This old sci-fi oddity, which dates back to 1958, is a sharp and (dare I say) eggheaded satire on the publishing industry, the art of writing, and the public's consumption of entertainment. In a future emerging from the slightly twisted mind of Fritz Leiber, writers have been replaced by machines called "wordmills" that crank out fiction for the masses who demand a cheesy new book every day – stories built out of market research for trendsters, but which offer nothing for deep thinkers. A union of writers destroys all the wordmills, only to find that they can't even begin to write for themselves after all. Meanwhile, this future society features mega-advanced robots with literary and philosophical musings and active sex lives, who turn out to be much better writers. Furthermore, publishers plan to overcome the wordmill destruction not by relying on the newly re-emerging human writers, but by using "silver eggheads" in which the brains of real classic writers of the past have been imprisoned in a world of pure thought. Much of Leiber's satire is period-based, but he was remarkably prescient on future trends in mass entertainment consumption. Many mass-market bestsellers are now being written by teams of wordmilling hacks, and you can really see some parallels between Leiber's lowest-common-denominator future mass entertainment and our modern obsession with things like iPods, video games, and instant messaging. That's what makes for good satire, and Leiber is pretty funny to boot. [~doomsdayer520~]
Who Can Replace An Author?
Published by Thriftbooks.com User , 24 years ago
In a far-fetched, far-flung future, humans have begun relegating themselves to mere keepers of the machine, and no one feels it more keenly than the 'authors,' who take credit for the wordwooze written by computer 'wordmills.' An author's revolt smashes the wordmills, and the hapless authors find themselves attempting to actually write. Realizing they can't do it, the attempt to enlist the help of the Silver Eggheads, an artist's colony of disembodied brains. We robots find this a groundbreaking novel as it was the first to seriously suggest robots with gender and sex lives, as well as their own literature and culture, and in fact we consider St Fritz one of our greatest heroes and Zane Gort, the robot author, one of his greatest characters.
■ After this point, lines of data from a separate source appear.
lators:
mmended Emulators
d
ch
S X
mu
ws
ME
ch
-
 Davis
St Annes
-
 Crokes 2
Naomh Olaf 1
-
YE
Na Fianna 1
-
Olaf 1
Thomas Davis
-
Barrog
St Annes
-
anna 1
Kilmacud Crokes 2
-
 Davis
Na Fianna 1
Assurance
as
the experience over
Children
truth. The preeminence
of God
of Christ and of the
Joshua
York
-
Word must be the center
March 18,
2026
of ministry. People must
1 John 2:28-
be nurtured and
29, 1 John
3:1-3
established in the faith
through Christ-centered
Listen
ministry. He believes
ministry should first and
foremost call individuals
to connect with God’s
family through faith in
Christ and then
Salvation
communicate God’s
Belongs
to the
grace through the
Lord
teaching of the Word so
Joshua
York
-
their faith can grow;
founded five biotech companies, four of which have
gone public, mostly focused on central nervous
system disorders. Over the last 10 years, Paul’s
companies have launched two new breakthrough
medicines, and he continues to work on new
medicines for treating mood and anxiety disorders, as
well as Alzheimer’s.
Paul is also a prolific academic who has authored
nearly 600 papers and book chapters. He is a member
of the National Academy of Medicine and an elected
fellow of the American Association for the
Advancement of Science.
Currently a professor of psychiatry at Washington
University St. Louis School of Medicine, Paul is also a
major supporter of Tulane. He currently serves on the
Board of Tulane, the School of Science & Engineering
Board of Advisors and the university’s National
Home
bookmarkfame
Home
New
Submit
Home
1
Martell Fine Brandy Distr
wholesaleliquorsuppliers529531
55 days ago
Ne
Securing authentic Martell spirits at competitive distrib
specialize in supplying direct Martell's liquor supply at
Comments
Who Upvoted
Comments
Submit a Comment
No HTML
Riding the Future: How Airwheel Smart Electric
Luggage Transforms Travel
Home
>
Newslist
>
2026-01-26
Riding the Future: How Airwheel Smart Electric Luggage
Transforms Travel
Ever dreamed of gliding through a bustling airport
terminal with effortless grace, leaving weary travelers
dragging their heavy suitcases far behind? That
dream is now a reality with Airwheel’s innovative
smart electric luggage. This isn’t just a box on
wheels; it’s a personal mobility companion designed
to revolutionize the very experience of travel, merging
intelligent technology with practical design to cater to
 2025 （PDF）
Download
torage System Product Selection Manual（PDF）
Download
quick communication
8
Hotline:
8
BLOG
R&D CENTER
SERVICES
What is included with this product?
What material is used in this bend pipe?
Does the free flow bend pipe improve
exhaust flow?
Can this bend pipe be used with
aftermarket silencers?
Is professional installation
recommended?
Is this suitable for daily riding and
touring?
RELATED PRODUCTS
A top 5 in my funny sci-fi titles
Published by Thriftbooks.com User , 26 years ago
A very funny work by Fritz Leiber.The stoy is like this: all the books are made by wordmills and writers are bored to death, so they revolt. They destroy the wordmills and start to write books them-selfs but they find out they can't write a page much less a book. The field is open to the eggheads, brains in eggs. It goes all over sci-fi from wordwooze to robot(male) and robox(female) sex. It is one of the best funny sci-fi I've ever seen. It's a must read, but if you don't like wordmills burned, blown up, or melted a don't read.